Quand il se plonge dans un thème, il ne vit que pour ça, 100% dans ce qu’il fait. Preuve en sont les propos qu’il tenait dans Trax en 2007 au moment de Sexuality : « Avant je souhaitais donner une dimension politique à mes chansons, maintenant seul le cul m’intéresse ». 5 ans plus tard il est bleu. Bleu azur, bleu océan, bleu timbré.
✞✞ Bleu ✞✞
Nous voilà pantois face au nouvel album My God is Blue et l’explication qu’il donne : « j’étais à Los Angeles où j’ai vécu une immense transe bleue grâce à une petite potion magique »
A force de l’entretenir, sa folie a pris le dessus sur tout. Dans une grand messe nappée de synthés, ses morceaux se déshabillent de toute normalité, de toute forme préconçue. Tellier n’est plus un bleu, il a enlevé tous ses chichis pour n’être que pop, que LA pop qu’il incarne.
Pas de refrain, un seul passage chanté par morceau, comme un solo, après une introduction immense en forme de montée en puissance. Des chansons « comme un interminable capot de voiture américaine, mais avec très peu de place derrière », grandiose, au service de la tendresse.

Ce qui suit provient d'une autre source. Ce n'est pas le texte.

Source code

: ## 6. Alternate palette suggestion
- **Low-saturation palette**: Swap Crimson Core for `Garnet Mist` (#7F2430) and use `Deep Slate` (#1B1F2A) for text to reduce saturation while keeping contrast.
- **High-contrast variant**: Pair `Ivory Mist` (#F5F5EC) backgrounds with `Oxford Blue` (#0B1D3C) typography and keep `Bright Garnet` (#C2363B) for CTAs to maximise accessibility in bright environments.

Champs lexical religieux, textes prosélytes, ambiance sectaire, pour cet opus dei tout bleu, Tellier ressemble à Raël. À chaque fois dans son thème à l’excès, le chanteur n’en démord pas. Si avant la musique était un acte politique, puis une pute, maintenant : « La musique est un dieu ». Durant la composition, il est devenu son prophète. Ce rêve bleu, il y croit à fond, c’est merveilleux.
« Je veux créer un domaine, un mouvement, une poche de liberté qui s’appelle L’Alliance Bleue. Pour l’instant on a pas de territoire. Si j’ai un fidèle qui me dit « j’ai un terrain près d’Aix en Provence », bah ce sera là-bas ». Le titre Cochon ville ? « Une ville où tout est autorisé ». Fais ce que voudras, disait Rabelais, L’Alliance Bleue c’est son Abbaye de Thélème.
Avec le recul, sa carrière ressemble à celle de l’acteur Sacha Baron Cohen. Pour chaque film, ici album, pendant des mois le comédien rentre dans son nouveau rôle, le conserve en interview. Ali G., Borat, jusqu’au-boutiste Sacha Baron-Choen sème le doute. Pareil pour Tellier, sauf que Tellier devient réellement chacun de ses thèmes, en prend toute la couleur, toute la folie.
Alors qui sera-t-il dans son prochain vaisseau tubesque ? Dans la matinale, Sébastien a dit qu’il se forçait en ce moment à s’intéresser au foot. Miam. Après s’être marié au Bénin « en transe sous le signe du vaudou », il est aussi dans une « période africaine transcendantale ». Voilà voilà pour la suite.
Pendant son interview, il a aussi dit « il faut qu’on se libère de notre prison génétique » mais c’était trop difficile à placer.